4. PTO attachment Stump Grinder
Some SGs come without an engine, but feature splined power take-off (PTO) drivelines of specific lengths.
This PTO driveline can be mated to the drive shaft of a tractor or any other engine. This type of SG is usually suitable for people who infrequently engage in stump removal.
As expected, due to the straight and solid nature of the PTO shaft, it is difficult to use this SG in tight spaces.
Nonetheless, this problem can be solved by using an articulated PTO shaft, but this shaft is quite expensive and its installation requires one to be experienced.
5. Tow-behind Stump Grinder
This is a large, heavy-duty wheeled or tracked SG that comes with a large cutting disc, and needs to be towed by a heavy vehicle such as a tractor. Its operations are automated.
Using an SG poses a safety risk if it is used improperly, or the user is improperly outfitted when using it.

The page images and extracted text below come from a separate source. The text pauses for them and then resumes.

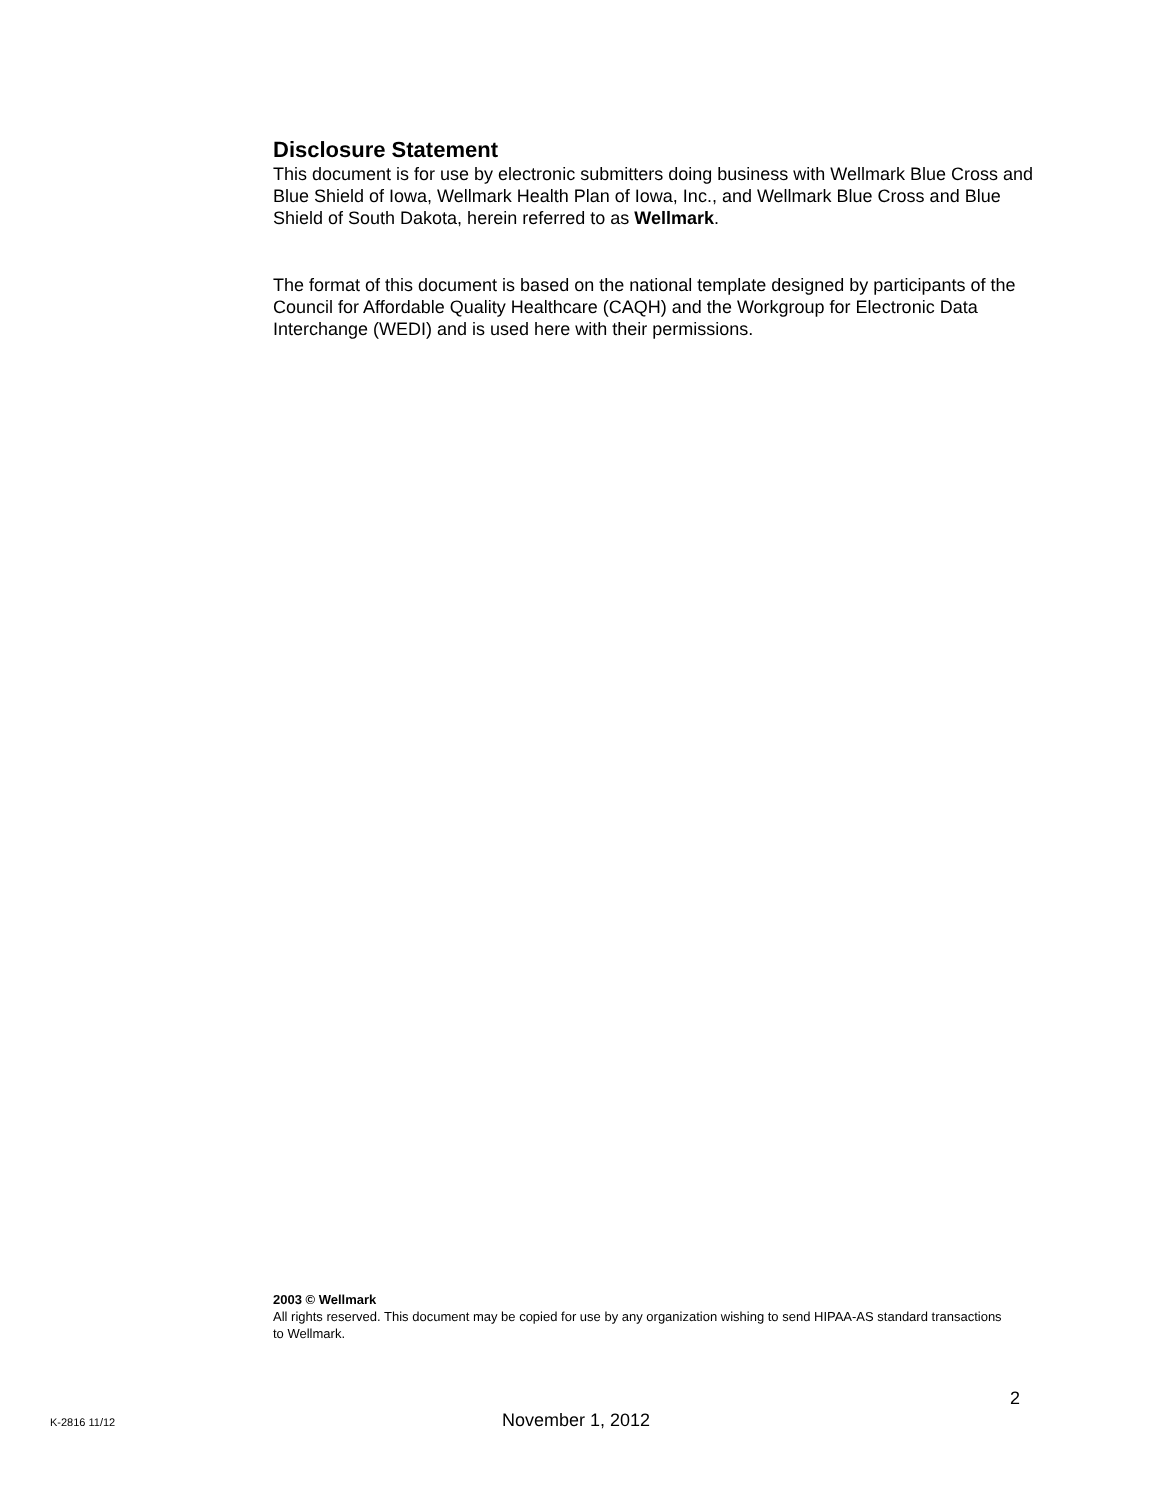Disclosure Statement
This document is for use by electronic submitters doing business with Wellmark Blue Cross and Blue Shield of Iowa, Wellmark Health Plan of Iowa, Inc., and Wellmark Blue Cross and Blue Shield of South Dakota, herein referred to as Wellmark.
The format of this document is based on the national template designed by participants of the Council for Affordable Quality Healthcare (CAQH) and the Workgroup for Electronic Data Interchange (WEDI) and is used here with their permissions.
2003 © Wellmark
All rights reserved. This document may be copied for use by any organization wishing to send HIPAA-AS standard transactions to Wellmark.
2
K-2816 11/12 November 1, 2012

Here are some of the basic safety precautions and guidelines:
SG throw chips during operation and it is important for the operator to confirm that there is no person around the work area and that windows and doors are shut if stump grinding is done next to a house, school, or office blocks.
- Wear protective clothing.
- If using the handlebar SG, do not exert too much downward force of the cutting head so as to slice deeper into the stump as this can increases its workload beyond its handling capacity.
- Exercise manufacturer-stipulated care when operating a tracked walk-behind SG in an uphill or downhill jobsite on sloped ground.